The Freedom Works “Tea Party Budget” promises to reduce projected 2012 spending by $562 billion, making it the only credible plan available with the common sense to deal with bloated spending this year. Over 10 years, the plan cuts projected spending by $9.7 trillion.
After some study and reallocation between the Tea Party Budget’s spending categories and those found in the PJ Institute’s NERI model, I estimated that the current annual value of the ten-year savings achieved in the Tea Party budget would be $800 billion, broken down and slightly rounded as follows: Military – $170 billion, Medicare – $110 billion, Medicaid – $50 billion, Social Security – $20 billion, and Other – $450 billion. Plugging those reductions into the NERI model shows that the Tea Party Budget, while still not aggressive enough, actually would make decent progress:
The Tea Party Budget also projects $5.5 trillion in reduced tax collections compared to CBO projections, arising primarily from maintaining the current federal income tax rate structure (in current flawed parlance, this is usually referred to as making the “Bush tax cuts,” which really represent the tax system under which we’ve been living for the past eight years, permanent). On this score, the Tea Party budget is far too pessimistic. Past experience would indicate that most if not all of the projected reductions in collections wouldn’t really occur. Under the current rate structure, if Social Security tax rates go back to their original level, a genuinely recovering and ultimately prospering economy would generate far more in tax collections than the Tea Party Budget projects. The Bush economy generated over $2.6 trillion in gross collections in fiscal 2008 — over $400 billion more than during fiscal 2010. A robust post-Obama recovery could and should get us to $3 trillion in annual collections much more quickly than Freedom Works suggests. Then the biggest “problem” would be making sure that Washington’s revenue gusher doesn’t cause the spending spigots to come back on.

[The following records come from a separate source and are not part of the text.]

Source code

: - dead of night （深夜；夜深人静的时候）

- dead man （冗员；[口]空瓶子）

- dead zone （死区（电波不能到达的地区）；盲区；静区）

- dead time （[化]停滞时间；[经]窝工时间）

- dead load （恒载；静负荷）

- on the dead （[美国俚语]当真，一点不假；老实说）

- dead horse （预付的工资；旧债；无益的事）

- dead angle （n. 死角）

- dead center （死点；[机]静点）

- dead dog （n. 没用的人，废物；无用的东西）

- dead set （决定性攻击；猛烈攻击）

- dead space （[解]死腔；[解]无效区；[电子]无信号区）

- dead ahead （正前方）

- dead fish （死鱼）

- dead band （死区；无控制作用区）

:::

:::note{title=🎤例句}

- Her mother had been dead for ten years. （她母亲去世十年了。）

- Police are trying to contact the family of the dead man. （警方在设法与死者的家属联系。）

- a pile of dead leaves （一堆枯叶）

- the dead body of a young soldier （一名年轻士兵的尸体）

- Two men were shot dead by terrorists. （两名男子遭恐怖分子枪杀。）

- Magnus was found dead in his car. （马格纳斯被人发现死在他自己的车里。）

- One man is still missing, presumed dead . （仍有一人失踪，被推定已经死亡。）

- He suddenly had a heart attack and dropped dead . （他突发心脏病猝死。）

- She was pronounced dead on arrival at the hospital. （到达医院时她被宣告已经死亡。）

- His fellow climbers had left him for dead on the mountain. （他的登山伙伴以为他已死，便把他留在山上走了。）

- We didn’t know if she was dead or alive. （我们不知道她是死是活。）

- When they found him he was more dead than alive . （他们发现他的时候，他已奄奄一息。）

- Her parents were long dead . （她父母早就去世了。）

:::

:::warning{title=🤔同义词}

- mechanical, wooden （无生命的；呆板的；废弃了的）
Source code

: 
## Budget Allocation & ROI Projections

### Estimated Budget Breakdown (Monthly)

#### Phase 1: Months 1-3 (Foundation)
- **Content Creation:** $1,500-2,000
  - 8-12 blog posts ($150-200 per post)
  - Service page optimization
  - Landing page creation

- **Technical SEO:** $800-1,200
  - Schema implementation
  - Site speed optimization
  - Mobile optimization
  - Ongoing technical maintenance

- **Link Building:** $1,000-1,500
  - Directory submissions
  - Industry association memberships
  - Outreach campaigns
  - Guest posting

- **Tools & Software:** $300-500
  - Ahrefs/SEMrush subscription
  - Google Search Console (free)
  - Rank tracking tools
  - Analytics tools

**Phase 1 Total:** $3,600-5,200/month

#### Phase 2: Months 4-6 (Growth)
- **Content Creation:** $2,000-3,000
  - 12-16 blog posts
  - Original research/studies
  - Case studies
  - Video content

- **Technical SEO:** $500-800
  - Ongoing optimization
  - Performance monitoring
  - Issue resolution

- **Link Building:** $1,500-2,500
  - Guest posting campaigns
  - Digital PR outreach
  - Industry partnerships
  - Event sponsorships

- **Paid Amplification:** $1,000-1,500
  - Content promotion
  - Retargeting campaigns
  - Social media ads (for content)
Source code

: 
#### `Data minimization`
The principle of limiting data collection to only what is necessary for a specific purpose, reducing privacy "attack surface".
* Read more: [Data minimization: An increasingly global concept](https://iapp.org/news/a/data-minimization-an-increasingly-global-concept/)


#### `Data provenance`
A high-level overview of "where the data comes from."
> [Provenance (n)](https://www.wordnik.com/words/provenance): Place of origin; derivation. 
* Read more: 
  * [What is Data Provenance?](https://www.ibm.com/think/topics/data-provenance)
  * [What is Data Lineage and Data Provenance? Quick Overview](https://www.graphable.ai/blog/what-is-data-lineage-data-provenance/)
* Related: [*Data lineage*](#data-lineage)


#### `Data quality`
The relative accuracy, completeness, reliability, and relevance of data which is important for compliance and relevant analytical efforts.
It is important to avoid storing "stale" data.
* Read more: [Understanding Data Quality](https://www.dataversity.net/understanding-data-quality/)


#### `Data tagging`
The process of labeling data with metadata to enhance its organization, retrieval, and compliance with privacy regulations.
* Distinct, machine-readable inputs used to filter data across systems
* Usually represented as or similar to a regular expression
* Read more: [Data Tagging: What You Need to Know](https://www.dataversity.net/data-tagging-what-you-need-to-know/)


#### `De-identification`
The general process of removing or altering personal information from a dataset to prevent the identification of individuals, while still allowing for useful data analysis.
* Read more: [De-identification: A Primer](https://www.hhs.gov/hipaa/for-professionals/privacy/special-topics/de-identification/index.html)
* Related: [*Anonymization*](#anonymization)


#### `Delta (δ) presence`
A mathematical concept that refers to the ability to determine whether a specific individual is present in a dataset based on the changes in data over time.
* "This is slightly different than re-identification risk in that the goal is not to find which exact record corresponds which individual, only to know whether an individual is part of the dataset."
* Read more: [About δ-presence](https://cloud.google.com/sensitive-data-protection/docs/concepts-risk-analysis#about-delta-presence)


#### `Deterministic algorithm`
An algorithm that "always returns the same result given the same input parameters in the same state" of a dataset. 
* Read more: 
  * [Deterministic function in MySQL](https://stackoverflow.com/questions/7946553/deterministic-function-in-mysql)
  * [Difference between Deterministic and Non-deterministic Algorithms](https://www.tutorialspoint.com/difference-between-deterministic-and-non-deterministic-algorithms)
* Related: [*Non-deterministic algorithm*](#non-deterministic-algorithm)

Unfortunately, as events this month have also confirmed, we’re mired in the muck of a political class with almost no will to address the certain train wreck which awaits if nothing is done. A German reporter’s assessment of Washington’s legislative inertia at a White House press conference a few days before Thanksgiving pretty much said it all: “[I]t’s not really a time where the U.S. is in a position to give advice to Europe.” No kidding. Come to think of it, most in the Beltway establishment have been dupers — most definitely not super — for way too many years.